As for the minimal images, I’m bad about going over the top too, adding little unnecessary things. After I posted this, in fact, I went in an added an image on the links in posts for a look that’s sort of like icicles hanging down from the links (to my crazy vantage point anyway). ;P

If I don’t say it before I leave, Merry Christmas!


Natalie Jost left a comment on December 16, 2006 at 8:53 pm | #

Marshall, It’s pretty small on my end too. I haven’t had time to sit down and tweak that, or when I do I forget. I think I bumped it up once but it made it too big so I have to find a happy medium. Thank God for browser-font-resizing, huh? :)


Christopher Scott left a comment on December 17, 2006 at 12:54 am | #

Natalie, the only thing that ever bothers me is how often you can whip up an amazing layout, when it takes me just as long to decide on a decent color scheme. I love this current layout, and I think its one of the best so far.

I love the typography. It’s very refreshing to see a designer take the time to even put that much effort into such a forgotten art, and youre layout is all the better for it.

The colors, as always are beautiful, and I like the way you carefully implemented gradients here and there to break it up. The links, and thier little gradient background look good too, although on my machine (FF, Win XP) they seem a bit higher than the inline text, but honestly it’s a tiny bug in an otherwise aesthetically sublime layout.

As always, nice work.


Natalie Jost left a comment on December 17, 2006 at 12:59 am | #

Christopher – thanks! i did bump the links up (position:relative, bottom up a couple pixels). Don’t know why, just experimenting. Seems to be causing a bit of confusion, maybe i should rethink? :) That’s what experimenting is, playing, goofing, till someone says, hey, wait a minute, that’s lame, knock it off.


karmatosed left a comment on December 17, 2006 at 2:08 pm | #

I love the colour scheme, great work. You’ve done well and your own site is all about experimentation – everyone’s should be after all it’s your site. Great redesign.


matthijs left a comment on December 17, 2006 at 3:44 pm | #

Very nice, I do like it. I also see the fonts very small (could send a screenshot if you’d like) on my mac FF2.

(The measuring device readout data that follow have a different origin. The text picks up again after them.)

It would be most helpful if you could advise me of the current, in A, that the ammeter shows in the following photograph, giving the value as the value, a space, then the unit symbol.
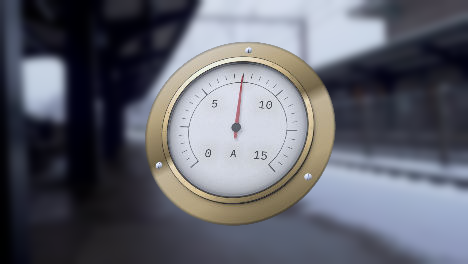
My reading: 7.5 A
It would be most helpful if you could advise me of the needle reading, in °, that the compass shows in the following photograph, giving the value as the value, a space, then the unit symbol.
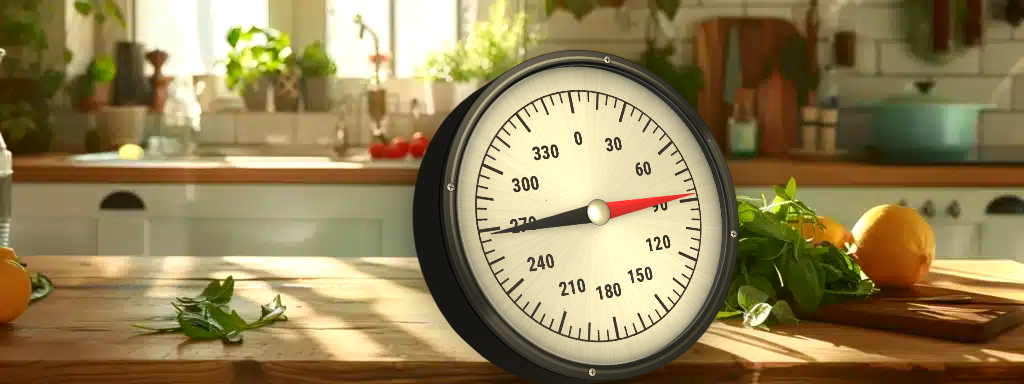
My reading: 87.5 °
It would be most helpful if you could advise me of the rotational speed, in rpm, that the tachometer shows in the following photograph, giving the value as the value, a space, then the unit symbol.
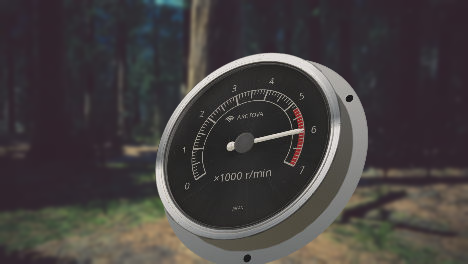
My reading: 6000 rpm
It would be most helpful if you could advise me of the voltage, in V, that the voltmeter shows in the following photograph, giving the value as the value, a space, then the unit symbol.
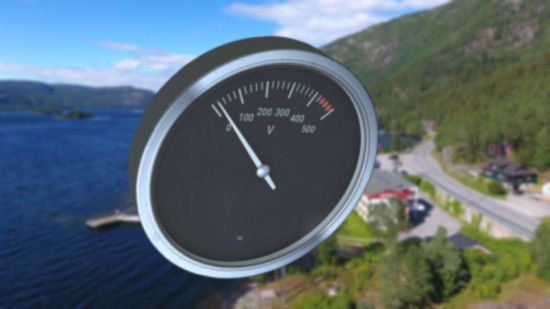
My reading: 20 V
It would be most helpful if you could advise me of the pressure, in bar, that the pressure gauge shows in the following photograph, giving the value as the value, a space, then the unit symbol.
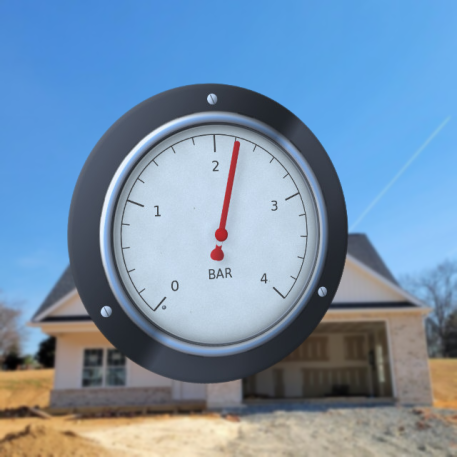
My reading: 2.2 bar
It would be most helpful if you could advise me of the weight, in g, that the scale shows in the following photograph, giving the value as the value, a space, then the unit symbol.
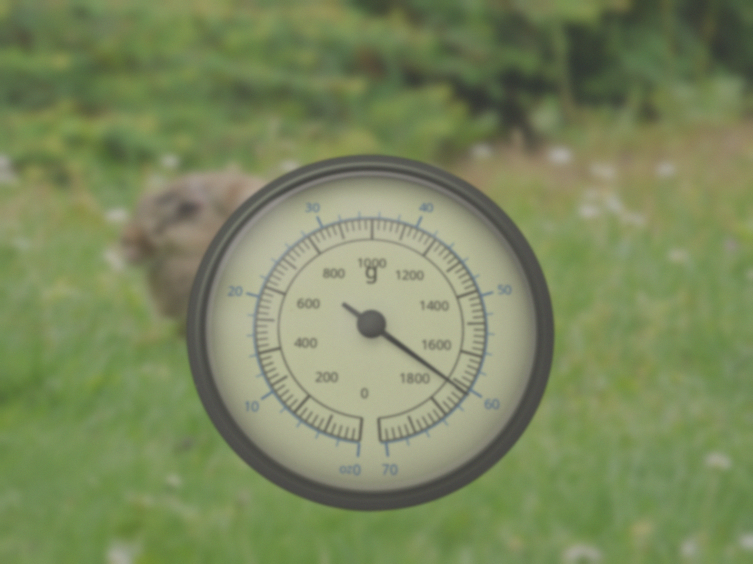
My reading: 1720 g
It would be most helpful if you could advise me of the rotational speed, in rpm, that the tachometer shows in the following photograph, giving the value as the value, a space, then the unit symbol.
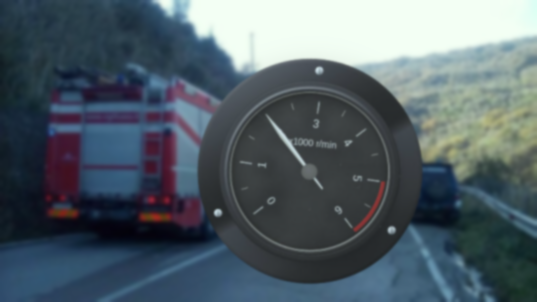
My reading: 2000 rpm
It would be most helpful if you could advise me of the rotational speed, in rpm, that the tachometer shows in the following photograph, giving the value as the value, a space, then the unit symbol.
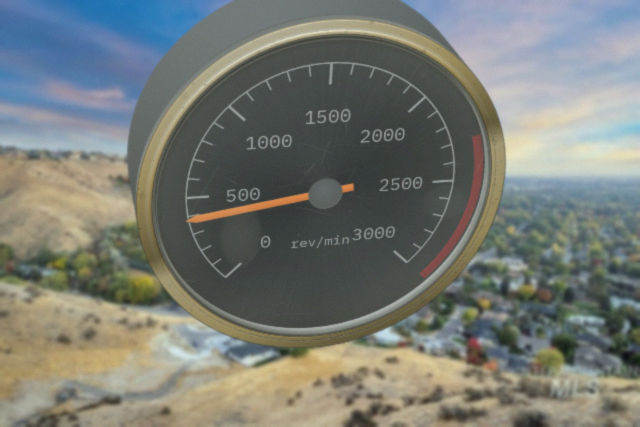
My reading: 400 rpm
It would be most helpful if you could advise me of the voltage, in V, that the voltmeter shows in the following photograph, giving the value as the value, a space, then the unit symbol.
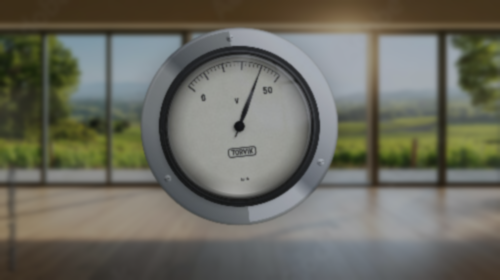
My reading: 40 V
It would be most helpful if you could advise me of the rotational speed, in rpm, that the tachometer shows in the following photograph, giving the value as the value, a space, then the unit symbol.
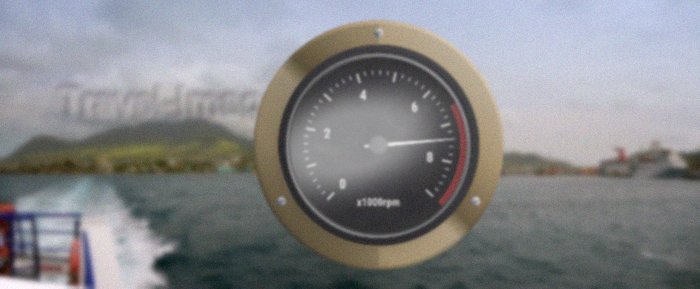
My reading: 7400 rpm
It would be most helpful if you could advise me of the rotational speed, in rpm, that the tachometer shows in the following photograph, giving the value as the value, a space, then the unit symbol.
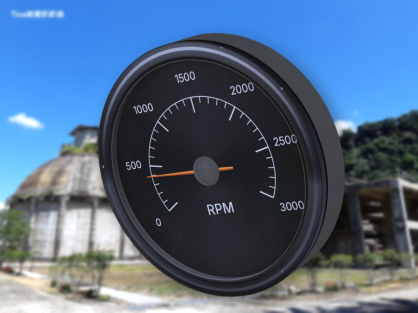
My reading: 400 rpm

Natalie Jost left a comment on December 17, 2006 at 4:15 pm | #

Thanks, all. I increased the font size some. Lucida Bright is just a bigger typeface so you’re probably just seeing the back up fonts smaller than I see Lucida Bright. It’s a little big for me, but for you, not so much? :)


Vicky left a comment on December 18, 2006 at 6:35 am | #

I was just wondering if you’d considered selling your old designs, when you move onto something fresh?

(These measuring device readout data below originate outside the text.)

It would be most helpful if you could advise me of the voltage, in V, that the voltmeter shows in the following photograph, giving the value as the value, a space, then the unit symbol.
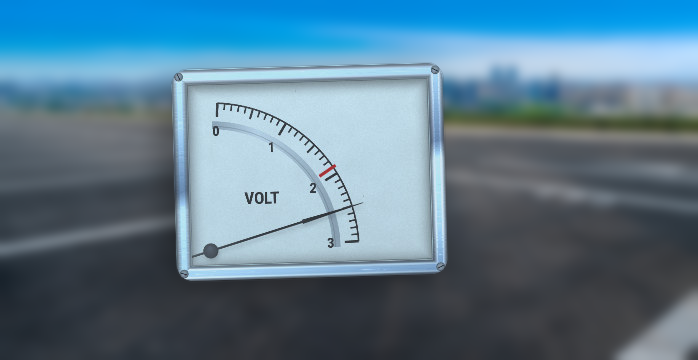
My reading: 2.5 V
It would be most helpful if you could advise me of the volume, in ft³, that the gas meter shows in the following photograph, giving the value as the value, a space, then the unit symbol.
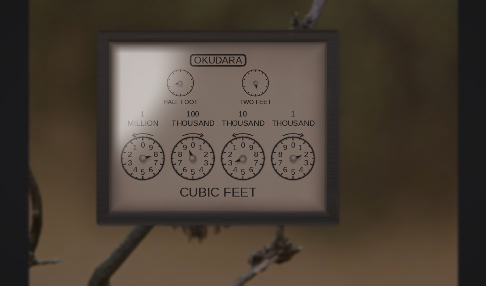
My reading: 793200 ft³
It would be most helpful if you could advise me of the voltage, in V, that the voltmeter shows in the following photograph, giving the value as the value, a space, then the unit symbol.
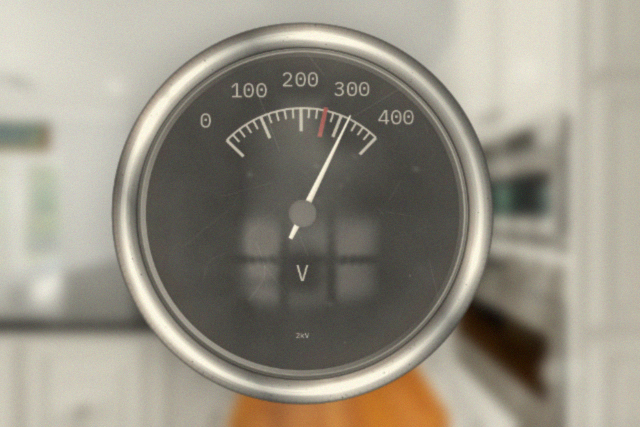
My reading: 320 V
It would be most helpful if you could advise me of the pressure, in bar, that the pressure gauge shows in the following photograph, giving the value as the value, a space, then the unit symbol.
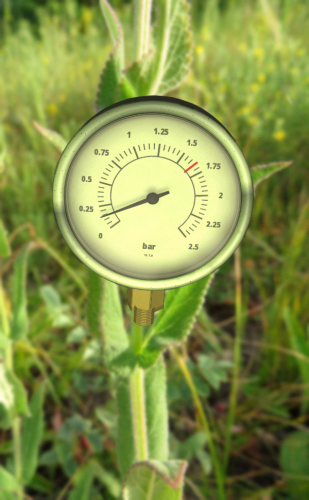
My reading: 0.15 bar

Natalie Jost left a comment on December 18, 2006 at 8:37 am | #

Vicky – you’re not the first to ask. I’ve actually talked about this before and it’s just not something I do. Because the nature of my business (as a web designer) has to do with the way I look on the web, it’s important that I not have any copies of me out there, which is a big reason why I’m so diligent when it comes to people stealing my work. I work hard to keep my individuality and for someone else to have my same look (even an old one) is a risk to my business I’m not prepared to take. I know of other people who release old themes, but honestly, I can’t see the long term benefit for them, aside from some extra exposure that might bring, but there’s more to blogging than a few extra hits here and there. ;)


Michael Hessling left a comment on December 20, 2006 at 5:02 am | #

This is wonderful. Your comments form is really neat. Your RSS icon, the separator between the end of a post and the comments, how you indicate ‘author comments’.

You and Mezzoblue have moved back into the “boxy” look, with nary a rounded corner in sight. I like that a lot.


Brian left a comment on January 15, 2007 at 10:38 am | #

An excellent design. I love the color scheme, its very pleasing on the eyes. My only crit is that it just seems a lot of info on a single page (front page).


Erwin Heiser left a comment on January 23, 2007 at 10:36 am | #

A very nice, minimal redesign. Love the typography! My only gripe is that the text-size is just too small, I have to bump it up a notch to be able to read it. Nice work, keep it up!